> [RECORD EXCERPTS]:
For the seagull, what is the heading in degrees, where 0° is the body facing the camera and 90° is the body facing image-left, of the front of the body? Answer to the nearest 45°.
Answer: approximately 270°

* * *

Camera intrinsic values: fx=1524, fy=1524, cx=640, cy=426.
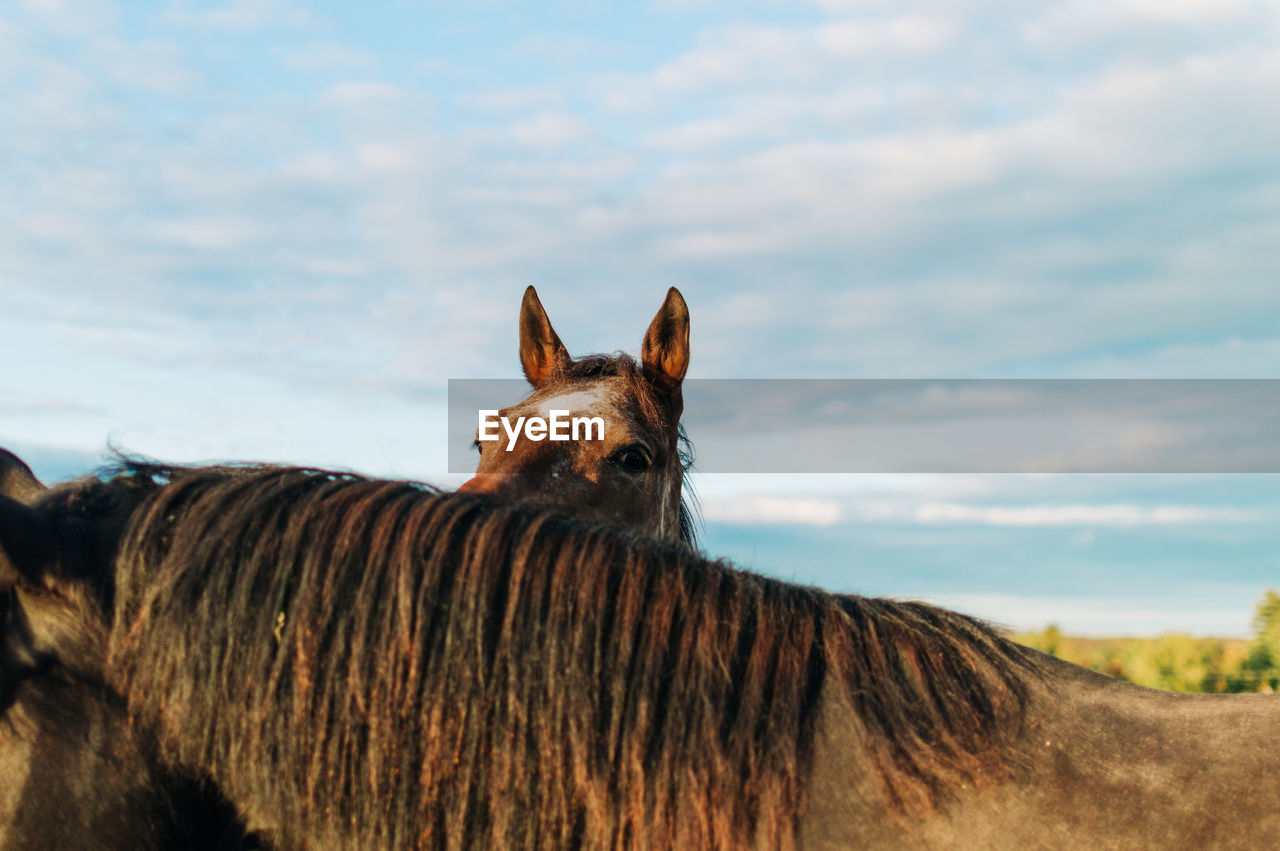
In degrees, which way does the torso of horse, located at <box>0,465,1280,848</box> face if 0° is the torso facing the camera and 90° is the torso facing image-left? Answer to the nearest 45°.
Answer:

> [WHAT YOU WILL DO]: Lay out the lines from the line with "For the seagull, what" up to and including the line with "Answer: approximately 270°" as a Markdown table with the columns Number and Record line, leaving out blank lines.

> [REPLY TO THE TASK]:
| Number | Record line |
|---|---|
| 1 | For the seagull, what is the heading in degrees, where 0° is the body facing the camera and 90° is the body facing image-left, of the front of the body? Answer to the nearest 45°. |
| 2 | Answer: approximately 270° |